Listed entries:
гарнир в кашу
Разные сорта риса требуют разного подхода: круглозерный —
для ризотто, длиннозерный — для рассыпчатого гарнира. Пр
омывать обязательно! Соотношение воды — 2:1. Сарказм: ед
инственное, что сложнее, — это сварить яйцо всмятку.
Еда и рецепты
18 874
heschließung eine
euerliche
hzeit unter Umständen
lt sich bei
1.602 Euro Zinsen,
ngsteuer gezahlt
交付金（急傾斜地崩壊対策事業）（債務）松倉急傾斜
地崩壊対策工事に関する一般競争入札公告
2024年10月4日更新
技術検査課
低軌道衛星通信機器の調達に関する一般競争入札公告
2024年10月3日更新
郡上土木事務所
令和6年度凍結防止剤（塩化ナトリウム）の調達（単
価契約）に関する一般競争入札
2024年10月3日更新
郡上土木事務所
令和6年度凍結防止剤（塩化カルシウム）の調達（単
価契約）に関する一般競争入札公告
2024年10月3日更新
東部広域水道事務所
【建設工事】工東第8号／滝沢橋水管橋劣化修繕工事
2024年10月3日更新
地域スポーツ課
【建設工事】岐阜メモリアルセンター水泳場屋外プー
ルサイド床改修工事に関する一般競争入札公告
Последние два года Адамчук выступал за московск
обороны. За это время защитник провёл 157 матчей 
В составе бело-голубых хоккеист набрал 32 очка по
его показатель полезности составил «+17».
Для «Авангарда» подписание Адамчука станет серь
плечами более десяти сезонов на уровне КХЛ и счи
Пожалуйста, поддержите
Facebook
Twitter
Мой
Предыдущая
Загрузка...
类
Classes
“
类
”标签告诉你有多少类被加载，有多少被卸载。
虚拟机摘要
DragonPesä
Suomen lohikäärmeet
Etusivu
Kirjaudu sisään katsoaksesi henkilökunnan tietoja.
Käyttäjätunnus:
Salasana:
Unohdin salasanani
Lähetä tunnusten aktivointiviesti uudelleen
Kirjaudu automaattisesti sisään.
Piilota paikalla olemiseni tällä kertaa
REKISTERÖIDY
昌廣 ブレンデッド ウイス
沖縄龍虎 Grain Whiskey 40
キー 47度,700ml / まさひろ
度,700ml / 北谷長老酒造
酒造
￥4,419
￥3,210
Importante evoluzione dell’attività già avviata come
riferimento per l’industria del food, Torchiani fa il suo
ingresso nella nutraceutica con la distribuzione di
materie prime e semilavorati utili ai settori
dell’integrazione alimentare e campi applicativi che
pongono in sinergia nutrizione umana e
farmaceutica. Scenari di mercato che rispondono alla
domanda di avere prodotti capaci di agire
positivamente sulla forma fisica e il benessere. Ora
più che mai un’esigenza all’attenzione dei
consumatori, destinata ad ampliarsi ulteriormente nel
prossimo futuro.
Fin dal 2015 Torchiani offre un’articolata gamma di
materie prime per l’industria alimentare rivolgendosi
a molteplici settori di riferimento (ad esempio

The task:
The only reply wanted is the number of lines in the records above containing the word "alimentare".

Answer area:
2